> EXERCISE DIRECTIONS
What is needed is an exact transcription of every record below.

> Records from a data collection
=====
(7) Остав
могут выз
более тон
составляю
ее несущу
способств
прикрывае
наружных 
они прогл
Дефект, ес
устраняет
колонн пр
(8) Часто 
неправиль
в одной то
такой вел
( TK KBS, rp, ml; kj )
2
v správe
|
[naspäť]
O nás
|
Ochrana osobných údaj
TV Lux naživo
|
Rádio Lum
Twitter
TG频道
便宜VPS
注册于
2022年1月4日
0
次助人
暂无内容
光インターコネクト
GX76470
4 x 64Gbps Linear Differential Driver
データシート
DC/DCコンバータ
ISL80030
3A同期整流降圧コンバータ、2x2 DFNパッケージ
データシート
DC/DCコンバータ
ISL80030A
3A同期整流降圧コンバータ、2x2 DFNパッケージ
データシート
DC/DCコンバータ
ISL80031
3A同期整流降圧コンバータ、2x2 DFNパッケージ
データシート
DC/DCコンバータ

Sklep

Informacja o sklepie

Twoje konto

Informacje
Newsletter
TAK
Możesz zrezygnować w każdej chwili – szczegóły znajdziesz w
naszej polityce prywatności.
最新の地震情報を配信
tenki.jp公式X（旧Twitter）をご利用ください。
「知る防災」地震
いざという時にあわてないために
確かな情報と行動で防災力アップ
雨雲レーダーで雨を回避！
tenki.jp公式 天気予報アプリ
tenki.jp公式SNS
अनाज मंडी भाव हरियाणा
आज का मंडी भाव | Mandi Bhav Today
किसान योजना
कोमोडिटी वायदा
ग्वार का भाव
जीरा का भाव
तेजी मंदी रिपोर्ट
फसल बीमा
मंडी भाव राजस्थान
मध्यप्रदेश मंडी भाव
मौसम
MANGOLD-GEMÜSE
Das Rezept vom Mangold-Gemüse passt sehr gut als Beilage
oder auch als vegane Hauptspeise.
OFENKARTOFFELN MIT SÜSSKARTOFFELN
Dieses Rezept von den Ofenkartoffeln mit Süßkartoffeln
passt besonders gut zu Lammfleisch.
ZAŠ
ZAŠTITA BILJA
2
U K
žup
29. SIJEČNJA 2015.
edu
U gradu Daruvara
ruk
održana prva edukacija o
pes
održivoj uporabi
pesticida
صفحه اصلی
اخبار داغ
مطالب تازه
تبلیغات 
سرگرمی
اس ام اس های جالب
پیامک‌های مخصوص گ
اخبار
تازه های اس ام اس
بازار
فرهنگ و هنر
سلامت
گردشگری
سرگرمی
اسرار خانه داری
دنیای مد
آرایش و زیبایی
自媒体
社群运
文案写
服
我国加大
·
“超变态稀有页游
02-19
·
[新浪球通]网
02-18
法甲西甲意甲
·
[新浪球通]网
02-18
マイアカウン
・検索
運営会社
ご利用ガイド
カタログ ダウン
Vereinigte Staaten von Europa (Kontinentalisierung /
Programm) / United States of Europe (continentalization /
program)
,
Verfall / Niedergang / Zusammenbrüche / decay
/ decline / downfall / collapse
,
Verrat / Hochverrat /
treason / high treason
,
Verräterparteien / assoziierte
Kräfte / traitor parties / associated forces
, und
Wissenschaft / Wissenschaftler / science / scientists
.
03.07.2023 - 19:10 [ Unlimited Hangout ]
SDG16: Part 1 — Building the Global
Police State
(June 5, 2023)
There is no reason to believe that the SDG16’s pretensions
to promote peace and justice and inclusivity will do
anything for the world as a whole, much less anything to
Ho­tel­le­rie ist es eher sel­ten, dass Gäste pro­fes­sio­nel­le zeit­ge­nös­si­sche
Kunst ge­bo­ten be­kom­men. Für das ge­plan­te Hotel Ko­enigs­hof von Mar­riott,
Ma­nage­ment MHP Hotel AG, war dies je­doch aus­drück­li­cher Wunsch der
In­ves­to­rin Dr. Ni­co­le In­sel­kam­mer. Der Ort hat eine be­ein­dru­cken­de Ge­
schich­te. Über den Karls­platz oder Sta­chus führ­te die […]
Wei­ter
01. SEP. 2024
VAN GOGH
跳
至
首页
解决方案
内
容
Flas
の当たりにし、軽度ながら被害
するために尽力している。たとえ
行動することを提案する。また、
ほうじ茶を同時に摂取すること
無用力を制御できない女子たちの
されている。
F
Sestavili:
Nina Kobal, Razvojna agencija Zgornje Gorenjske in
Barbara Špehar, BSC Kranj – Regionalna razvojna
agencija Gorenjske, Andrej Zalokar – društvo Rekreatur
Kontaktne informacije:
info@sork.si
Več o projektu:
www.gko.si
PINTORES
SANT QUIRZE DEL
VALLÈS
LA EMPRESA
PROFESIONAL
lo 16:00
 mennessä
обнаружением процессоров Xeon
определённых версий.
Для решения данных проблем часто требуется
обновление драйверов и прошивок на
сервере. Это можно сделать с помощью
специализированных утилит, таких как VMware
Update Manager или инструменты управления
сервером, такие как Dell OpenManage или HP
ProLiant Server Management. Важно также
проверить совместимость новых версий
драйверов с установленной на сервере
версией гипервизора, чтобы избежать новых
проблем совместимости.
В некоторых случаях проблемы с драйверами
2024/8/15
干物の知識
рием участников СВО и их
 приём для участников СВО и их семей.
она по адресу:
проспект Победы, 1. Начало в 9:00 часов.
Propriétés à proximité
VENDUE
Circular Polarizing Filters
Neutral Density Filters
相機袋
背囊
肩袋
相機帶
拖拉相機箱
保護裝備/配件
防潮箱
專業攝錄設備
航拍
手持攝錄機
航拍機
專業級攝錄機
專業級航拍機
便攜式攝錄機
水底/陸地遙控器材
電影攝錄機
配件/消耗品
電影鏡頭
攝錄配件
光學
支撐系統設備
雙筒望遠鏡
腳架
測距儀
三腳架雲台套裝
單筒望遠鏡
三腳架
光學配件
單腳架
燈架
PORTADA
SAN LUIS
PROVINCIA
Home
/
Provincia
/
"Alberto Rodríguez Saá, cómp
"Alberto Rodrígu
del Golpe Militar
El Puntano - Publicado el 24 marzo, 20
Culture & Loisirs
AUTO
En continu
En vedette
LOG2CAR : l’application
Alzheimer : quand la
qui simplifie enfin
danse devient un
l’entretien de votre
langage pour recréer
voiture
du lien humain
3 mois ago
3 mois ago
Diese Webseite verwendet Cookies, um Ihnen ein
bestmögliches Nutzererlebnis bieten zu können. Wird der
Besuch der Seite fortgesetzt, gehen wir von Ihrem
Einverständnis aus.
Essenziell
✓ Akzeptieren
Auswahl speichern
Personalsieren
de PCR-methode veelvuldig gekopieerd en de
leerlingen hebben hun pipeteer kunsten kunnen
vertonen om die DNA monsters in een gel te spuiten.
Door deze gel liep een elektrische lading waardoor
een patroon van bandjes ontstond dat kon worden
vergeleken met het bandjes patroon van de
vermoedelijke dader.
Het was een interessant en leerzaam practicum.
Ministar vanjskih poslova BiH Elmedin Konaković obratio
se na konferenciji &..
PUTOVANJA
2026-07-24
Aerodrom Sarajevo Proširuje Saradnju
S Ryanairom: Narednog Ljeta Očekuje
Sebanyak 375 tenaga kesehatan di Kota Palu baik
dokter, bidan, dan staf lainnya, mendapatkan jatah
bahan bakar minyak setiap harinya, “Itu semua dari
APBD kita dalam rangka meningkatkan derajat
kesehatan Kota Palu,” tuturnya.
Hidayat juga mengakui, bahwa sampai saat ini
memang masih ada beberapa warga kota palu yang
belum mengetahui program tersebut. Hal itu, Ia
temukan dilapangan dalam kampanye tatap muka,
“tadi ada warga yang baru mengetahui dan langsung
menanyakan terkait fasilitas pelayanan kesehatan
=====
> FINAL ANSWER
(7) Остав
могут выз
более тон
составляю
ее несущу
способств
прикрывае
наружных 
они прогл
Дефект, ес
устраняет
колонн пр
(8) Часто 
неправиль
в одной то
такой вел
( TK KBS, rp, ml; kj )
2
v správe
|
[naspäť]
O nás
|
Ochrana osobných údaj
TV Lux naživo
|
Rádio Lum
Twitter
TG频道
便宜VPS
注册于
2022年1月4日
0
次助人
暂无内容
光インターコネクト
GX76470
4 x 64Gbps Linear Differential Driver
データシート
DC/DCコンバータ
ISL80030
3A同期整流降圧コンバータ、2x2 DFNパッケージ
データシート
DC/DCコンバータ
ISL80030A
3A同期整流降圧コンバータ、2x2 DFNパッケージ
データシート
DC/DCコンバータ
ISL80031
3A同期整流降圧コンバータ、2x2 DFNパッケージ
データシート
DC/DCコンバータ

Sklep

Informacja o sklepie

Twoje konto

Informacje
Newsletter
TAK
Możesz zrezygnować w każdej chwili – szczegóły znajdziesz w
naszej polityce prywatności.
最新の地震情報を配信
tenki.jp公式X（旧Twitter）をご利用ください。
「知る防災」地震
いざという時にあわてないために
確かな情報と行動で防災力アップ
雨雲レーダーで雨を回避！
tenki.jp公式 天気予報アプリ
tenki.jp公式SNS
अनाज मंडी भाव हरियाणा
आज का मंडी भाव | Mandi Bhav Today
किसान योजना
कोमोडिटी वायदा
ग्वार का भाव
जीरा का भाव
तेजी मंदी रिपोर्ट
फसल बीमा
मंडी भाव राजस्थान
मध्यप्रदेश मंडी भाव
मौसम
MANGOLD-GEMÜSE
Das Rezept vom Mangold-Gemüse passt sehr gut als Beilage
oder auch als vegane Hauptspeise.
OFENKARTOFFELN MIT SÜSSKARTOFFELN
Dieses Rezept von den Ofenkartoffeln mit Süßkartoffeln
passt besonders gut zu Lammfleisch.
ZAŠ
ZAŠTITA BILJA
2
U K
žup
29. SIJEČNJA 2015.
edu
U gradu Daruvara
ruk
održana prva edukacija o
pes
održivoj uporabi
pesticida
صفحه اصلی
اخبار داغ
مطالب تازه
تبلیغات 
سرگرمی
اس ام اس های جالب
پیامک‌های مخصوص گ
اخبار
تازه های اس ام اس
بازار
فرهنگ و هنر
سلامت
گردشگری
سرگرمی
اسرار خانه داری
دنیای مد
آرایش و زیبایی
自媒体
社群运
文案写
服
我国加大
·
“超变态稀有页游
02-19
·
[新浪球通]网
02-18
法甲西甲意甲
·
[新浪球通]网
02-18
マイアカウン
・検索
運営会社
ご利用ガイド
カタログ ダウン
Vereinigte Staaten von Europa (Kontinentalisierung /
Programm) / United States of Europe (continentalization /
program)
,
Verfall / Niedergang / Zusammenbrüche / decay
/ decline / downfall / collapse
,
Verrat / Hochverrat /
treason / high treason
,
Verräterparteien / assoziierte
Kräfte / traitor parties / associated forces
, und
Wissenschaft / Wissenschaftler / science / scientists
.
03.07.2023 - 19:10 [ Unlimited Hangout ]
SDG16: Part 1 — Building the Global
Police State
(June 5, 2023)
There is no reason to believe that the SDG16’s pretensions
to promote peace and justice and inclusivity will do
anything for the world as a whole, much less anything to
Ho­tel­le­rie ist es eher sel­ten, dass Gäste pro­fes­sio­nel­le zeit­ge­nös­si­sche
Kunst ge­bo­ten be­kom­men. Für das ge­plan­te Hotel Ko­enigs­hof von Mar­riott,
Ma­nage­ment MHP Hotel AG, war dies je­doch aus­drück­li­cher Wunsch der
In­ves­to­rin Dr. Ni­co­le In­sel­kam­mer. Der Ort hat eine be­ein­dru­cken­de Ge­
schich­te. Über den Karls­platz oder Sta­chus führ­te die […]
Wei­ter
01. SEP. 2024
VAN GOGH
跳
至
首页
解决方案
内
容
Flas
の当たりにし、軽度ながら被害
するために尽力している。たとえ
行動することを提案する。また、
ほうじ茶を同時に摂取すること
無用力を制御できない女子たちの
されている。
F
Sestavili:
Nina Kobal, Razvojna agencija Zgornje Gorenjske in
Barbara Špehar, BSC Kranj – Regionalna razvojna
agencija Gorenjske, Andrej Zalokar – društvo Rekreatur
Kontaktne informacije:
info@sork.si
Več o projektu:
www.gko.si
PINTORES
SANT QUIRZE DEL
VALLÈS
LA EMPRESA
PROFESIONAL
lo 16:00
 mennessä
обнаружением процессоров Xeon
определённых версий.
Для решения данных проблем часто требуется
обновление драйверов и прошивок на
сервере. Это можно сделать с помощью
специализированных утилит, таких как VMware
Update Manager или инструменты управления
сервером, такие как Dell OpenManage или HP
ProLiant Server Management. Важно также
проверить совместимость новых версий
драйверов с установленной на сервере
версией гипервизора, чтобы избежать новых
проблем совместимости.
В некоторых случаях проблемы с драйверами
2024/8/15
干物の知識
рием участников СВО и их
 приём для участников СВО и их семей.
она по адресу:
проспект Победы, 1. Начало в 9:00 часов.
Propriétés à proximité
VENDUE
Circular Polarizing Filters
Neutral Density Filters
相機袋
背囊
肩袋
相機帶
拖拉相機箱
保護裝備/配件
防潮箱
專業攝錄設備
航拍
手持攝錄機
航拍機
專業級攝錄機
專業級航拍機
便攜式攝錄機
水底/陸地遙控器材
電影攝錄機
配件/消耗品
電影鏡頭
攝錄配件
光學
支撐系統設備
雙筒望遠鏡
腳架
測距儀
三腳架雲台套裝
單筒望遠鏡
三腳架
光學配件
單腳架
燈架
PORTADA
SAN LUIS
PROVINCIA
Home
/
Provincia
/
"Alberto Rodríguez Saá, cómp
"Alberto Rodrígu
del Golpe Militar
El Puntano - Publicado el 24 marzo, 20
Culture & Loisirs
AUTO
En continu
En vedette
LOG2CAR : l’application
Alzheimer : quand la
qui simplifie enfin
danse devient un
l’entretien de votre
langage pour recréer
voiture
du lien humain
3 mois ago
3 mois ago
Diese Webseite verwendet Cookies, um Ihnen ein
bestmögliches Nutzererlebnis bieten zu können. Wird der
Besuch der Seite fortgesetzt, gehen wir von Ihrem
Einverständnis aus.
Essenziell
✓ Akzeptieren
Auswahl speichern
Personalsieren
de PCR-methode veelvuldig gekopieerd en de
leerlingen hebben hun pipeteer kunsten kunnen
vertonen om die DNA monsters in een gel te spuiten.
Door deze gel liep een elektrische lading waardoor
een patroon van bandjes ontstond dat kon worden
vergeleken met het bandjes patroon van de
vermoedelijke dader.
Het was een interessant en leerzaam practicum.
Ministar vanjskih poslova BiH Elmedin Konaković obratio
se na konferenciji &..
PUTOVANJA
2026-07-24
Aerodrom Sarajevo Proširuje Saradnju
S Ryanairom: Narednog Ljeta Očekuje
Sebanyak 375 tenaga kesehatan di Kota Palu baik
dokter, bidan, dan staf lainnya, mendapatkan jatah
bahan bakar minyak setiap harinya, “Itu semua dari
APBD kita dalam rangka meningkatkan derajat
kesehatan Kota Palu,” tuturnya.
Hidayat juga mengakui, bahwa sampai saat ini
memang masih ada beberapa warga kota palu yang
belum mengetahui program tersebut. Hal itu, Ia
temukan dilapangan dalam kampanye tatap muka,
“tadi ada warga yang baru mengetahui dan langsung
menanyakan terkait fasilitas pelayanan kesehatan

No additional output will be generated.